Marinetti’s anti-pasta campaign may have had another inspiration: Prime minister and fascist dictator Benito Mussolini, who was busy attempting to convince Italians to abandon pasta in favor of rice. He wanted to wean Italy off of foreign wheat imports, which were becoming increasingly difficult to acquire amidst international sanctions and a suffering domestic economy. Rice grew well in Northern Italy, so Mussolini sent free rice samples throughout the country and bombarded Italians with pro-rice propaganda.

This issue of <em>La Cucina Italiana</em> tells the story of how Marinetti, whose photo is the second in the fourth column, "fraternized with his enemy" as a pasta sauce judge.
This issue of La Cucina Italiana tells the story of how Marinetti, whose photo is the second in the fourth column, “fraternized with his enemy” as a pasta sauce judge. Courtesy of Samanta Cornaviera

In 1931, La Cucina Italiana waded into the middle of this controversy when it hosted a contest, sponsored by the Italian pasta company Puritas, to determine who could make the best sauce to serve with one kilogram of Puritas maccheroni. La Cucina Italiana’s Notari “was a capable enough entrepreneur … to understand that the controversy would certainly have attracted readers,” writes Samanta Cornaviera, an expert in early 20th-century Italian culinary history, over email.

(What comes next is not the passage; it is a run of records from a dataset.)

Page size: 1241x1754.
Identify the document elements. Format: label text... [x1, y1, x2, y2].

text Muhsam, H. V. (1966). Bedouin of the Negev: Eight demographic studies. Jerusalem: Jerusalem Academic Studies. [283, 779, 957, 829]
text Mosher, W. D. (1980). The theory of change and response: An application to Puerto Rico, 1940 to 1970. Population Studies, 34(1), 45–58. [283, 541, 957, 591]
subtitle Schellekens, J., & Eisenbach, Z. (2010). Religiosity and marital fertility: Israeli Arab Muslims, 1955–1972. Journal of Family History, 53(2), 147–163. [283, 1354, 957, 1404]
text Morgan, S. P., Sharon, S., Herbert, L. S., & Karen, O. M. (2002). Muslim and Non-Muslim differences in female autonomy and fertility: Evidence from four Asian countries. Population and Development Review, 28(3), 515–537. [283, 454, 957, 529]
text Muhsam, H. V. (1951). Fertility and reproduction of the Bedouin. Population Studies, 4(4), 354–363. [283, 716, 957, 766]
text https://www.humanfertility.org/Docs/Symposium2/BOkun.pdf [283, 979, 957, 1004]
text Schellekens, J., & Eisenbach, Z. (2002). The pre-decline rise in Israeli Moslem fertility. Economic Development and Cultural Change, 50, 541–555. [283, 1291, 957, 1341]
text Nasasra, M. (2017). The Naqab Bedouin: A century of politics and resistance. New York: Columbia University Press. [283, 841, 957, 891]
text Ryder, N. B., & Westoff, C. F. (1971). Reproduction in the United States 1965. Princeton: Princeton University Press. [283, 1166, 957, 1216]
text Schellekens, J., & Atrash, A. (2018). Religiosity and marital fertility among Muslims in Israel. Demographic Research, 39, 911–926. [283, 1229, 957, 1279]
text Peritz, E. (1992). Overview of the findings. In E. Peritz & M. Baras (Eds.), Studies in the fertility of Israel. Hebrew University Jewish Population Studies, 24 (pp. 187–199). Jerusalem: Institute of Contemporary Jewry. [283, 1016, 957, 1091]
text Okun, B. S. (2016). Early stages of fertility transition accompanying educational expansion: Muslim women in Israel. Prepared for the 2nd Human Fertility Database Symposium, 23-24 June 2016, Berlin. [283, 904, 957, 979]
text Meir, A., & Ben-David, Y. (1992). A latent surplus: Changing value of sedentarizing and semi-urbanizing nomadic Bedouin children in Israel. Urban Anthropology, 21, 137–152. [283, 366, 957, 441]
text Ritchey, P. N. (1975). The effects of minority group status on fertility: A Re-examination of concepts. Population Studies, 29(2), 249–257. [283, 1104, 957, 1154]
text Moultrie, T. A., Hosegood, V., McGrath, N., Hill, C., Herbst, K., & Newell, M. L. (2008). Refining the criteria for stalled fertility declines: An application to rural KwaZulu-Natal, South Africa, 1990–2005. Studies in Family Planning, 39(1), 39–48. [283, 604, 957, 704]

Adding to the drama was the fact that the panel of judges, a who’s-who of Italy’s cultural elite, included the Notaris’ friend and the anti-pasta crusader himself, Marinetti. As Cornaviera recounts on her website, when it came time to judge the myriad sauces, Marinetti, in typical firebrand fashion, arrived late to the panel only to immediately demand to taste the sauces over rice or soup rather than his reviled pasta.

Though the competition attracted thousands of entrants, Marinetti and the other judges picked a predictable winner: Amedeo Pettini, former royal chef, leading food critic, and an editor of La Cucina. Pettini presented a sauce of tomato, anchovies, sauteed artichokes, ham, and chopped pistachios. He named it, somewhat surprisingly, “Marinetti sauce.”

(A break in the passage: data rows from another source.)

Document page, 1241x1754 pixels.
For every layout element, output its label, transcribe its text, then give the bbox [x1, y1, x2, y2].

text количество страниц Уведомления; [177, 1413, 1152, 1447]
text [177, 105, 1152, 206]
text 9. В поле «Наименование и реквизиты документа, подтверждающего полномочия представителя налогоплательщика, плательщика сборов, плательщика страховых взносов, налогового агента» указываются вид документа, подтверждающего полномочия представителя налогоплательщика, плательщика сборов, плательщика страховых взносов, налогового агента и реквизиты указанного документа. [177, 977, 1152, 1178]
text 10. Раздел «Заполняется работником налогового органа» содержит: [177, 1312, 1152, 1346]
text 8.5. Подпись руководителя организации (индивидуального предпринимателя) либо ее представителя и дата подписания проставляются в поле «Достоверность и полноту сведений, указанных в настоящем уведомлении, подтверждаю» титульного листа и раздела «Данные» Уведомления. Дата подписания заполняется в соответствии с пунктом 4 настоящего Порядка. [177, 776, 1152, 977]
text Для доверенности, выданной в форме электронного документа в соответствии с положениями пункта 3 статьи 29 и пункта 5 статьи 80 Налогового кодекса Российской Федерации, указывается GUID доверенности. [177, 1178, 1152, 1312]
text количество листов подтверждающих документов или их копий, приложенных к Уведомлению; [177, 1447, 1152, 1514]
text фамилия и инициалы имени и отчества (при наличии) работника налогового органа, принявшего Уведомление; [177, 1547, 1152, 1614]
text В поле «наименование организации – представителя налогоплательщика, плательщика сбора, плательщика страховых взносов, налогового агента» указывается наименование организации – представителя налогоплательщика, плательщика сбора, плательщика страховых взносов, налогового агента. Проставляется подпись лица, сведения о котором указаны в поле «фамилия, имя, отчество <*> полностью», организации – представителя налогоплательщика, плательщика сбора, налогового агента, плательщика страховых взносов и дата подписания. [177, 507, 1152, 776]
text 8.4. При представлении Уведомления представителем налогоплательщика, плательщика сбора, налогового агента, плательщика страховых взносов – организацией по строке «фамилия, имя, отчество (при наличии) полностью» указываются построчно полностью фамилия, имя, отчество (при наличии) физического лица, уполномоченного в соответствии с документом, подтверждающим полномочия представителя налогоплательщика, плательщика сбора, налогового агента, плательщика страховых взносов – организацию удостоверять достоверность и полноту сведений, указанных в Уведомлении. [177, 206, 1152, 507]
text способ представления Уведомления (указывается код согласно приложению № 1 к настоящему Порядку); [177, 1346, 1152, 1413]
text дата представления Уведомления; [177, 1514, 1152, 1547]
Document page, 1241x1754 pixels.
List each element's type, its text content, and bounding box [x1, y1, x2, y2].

Marinetti Sauce is named after a man who hated pasta with a passion.
Marinetti Sauce is named after a man who hated pasta with a passion. Courtesy of Samanta Cornaviera

The ironic title “was neither an insult nor a joke,” Cornaviera writes, “but a real tribute.” Pettini was a shrewd marketer, and in 1930s Italy, “it was fashionable to name recipes after national characters and heroes.” Marinetti’s name added a sarcastic cultural cachet to the sauce, although it is safe to say that Marinetti did not enjoy his namesake dish over Puritas pasta—not in public, at least.

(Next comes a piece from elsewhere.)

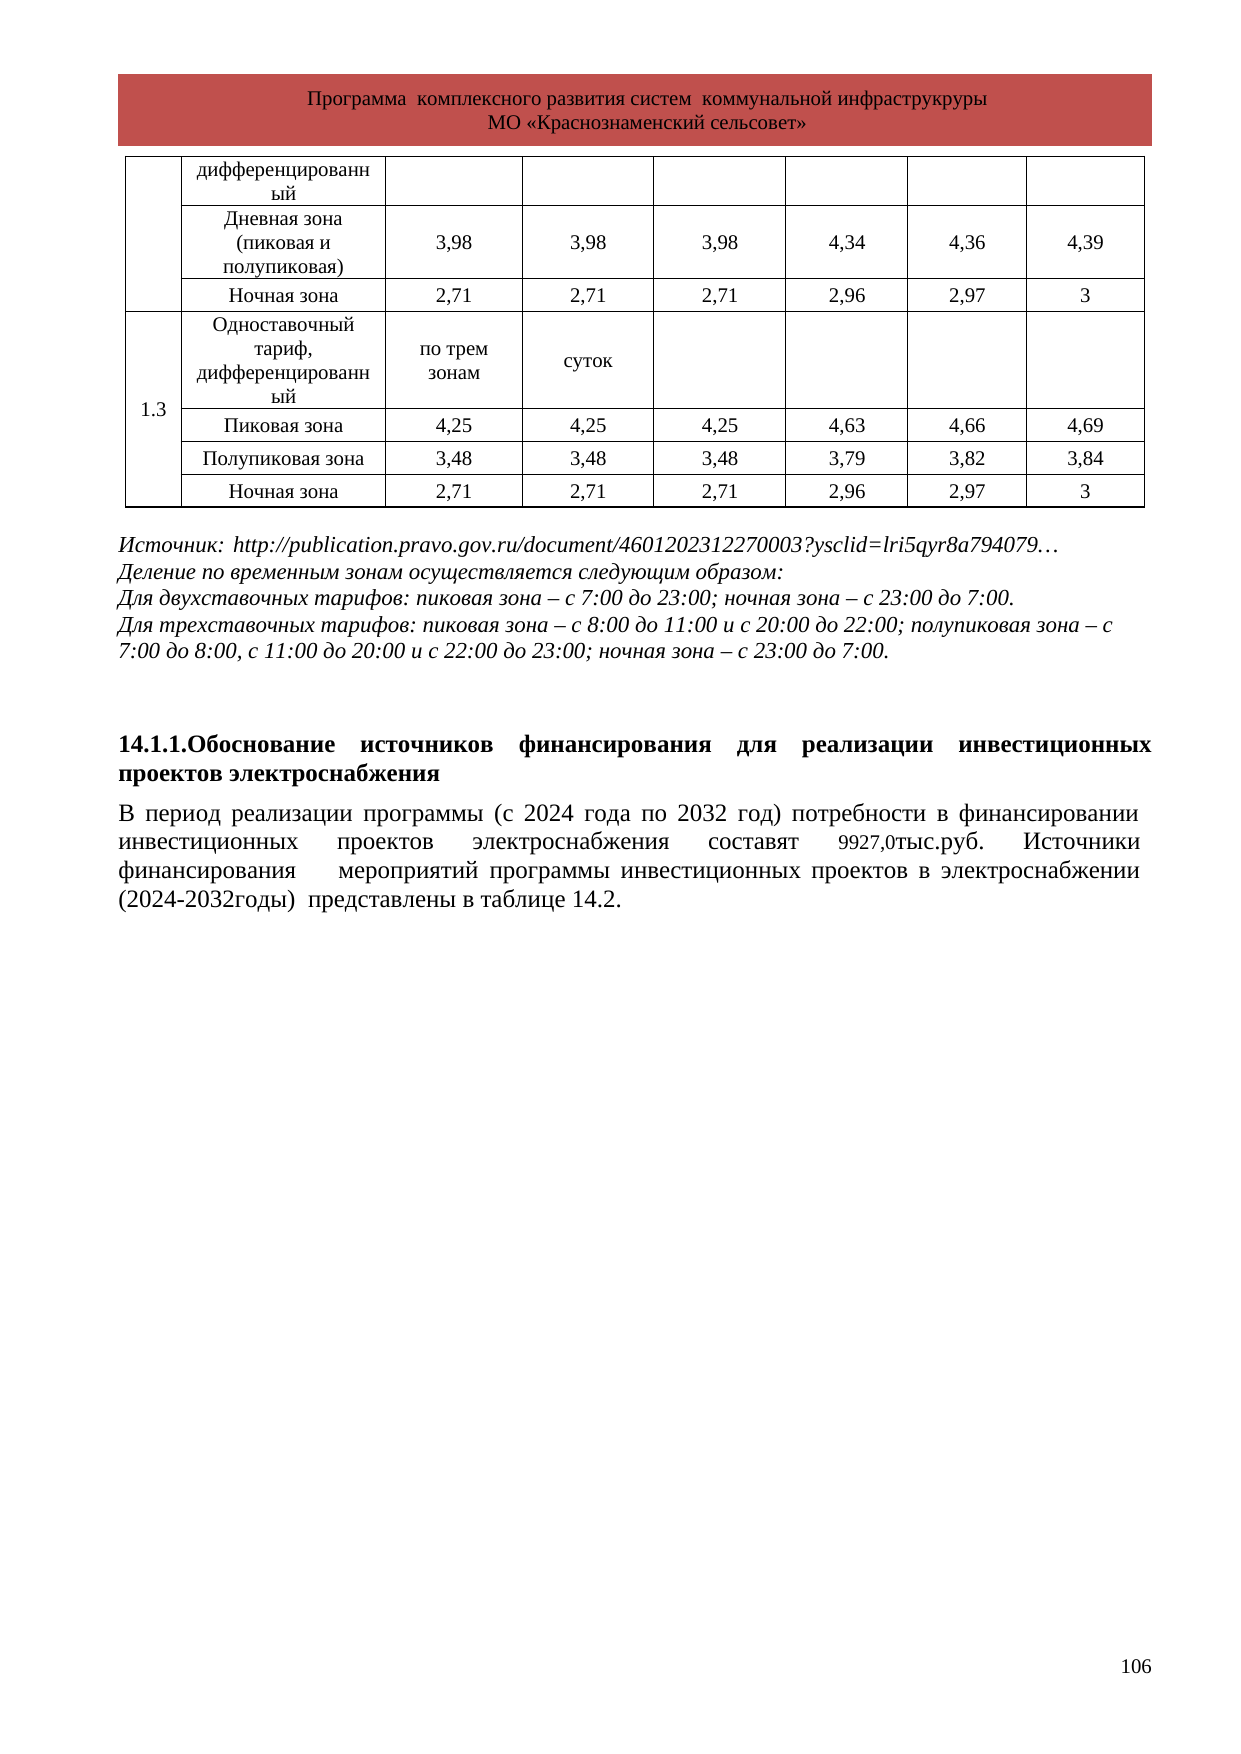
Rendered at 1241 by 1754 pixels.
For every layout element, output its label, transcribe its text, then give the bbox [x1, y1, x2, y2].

With time, Marinetti sauce faded from public consciousness, Cornaviera writes, as did Marinetti’s fight against pasta. Both Mussolini and Marinetti died in the 1940s, and during Italy’s postwar economic boom, pasta became even more popular than ever before. Today, Cornaviera recommends that people try Sugo Marinetti, first and foremost, because it’s delicious. “That buttery and tasty sauce, the crunchiness of pistachios and the crunch of fried artichokes,” she writes, and adds, “It is also full of stories to tell.” And though it might make Marinetti roll over in his grave, Cornaviera maintains that the sauce tastes great over spaghetti.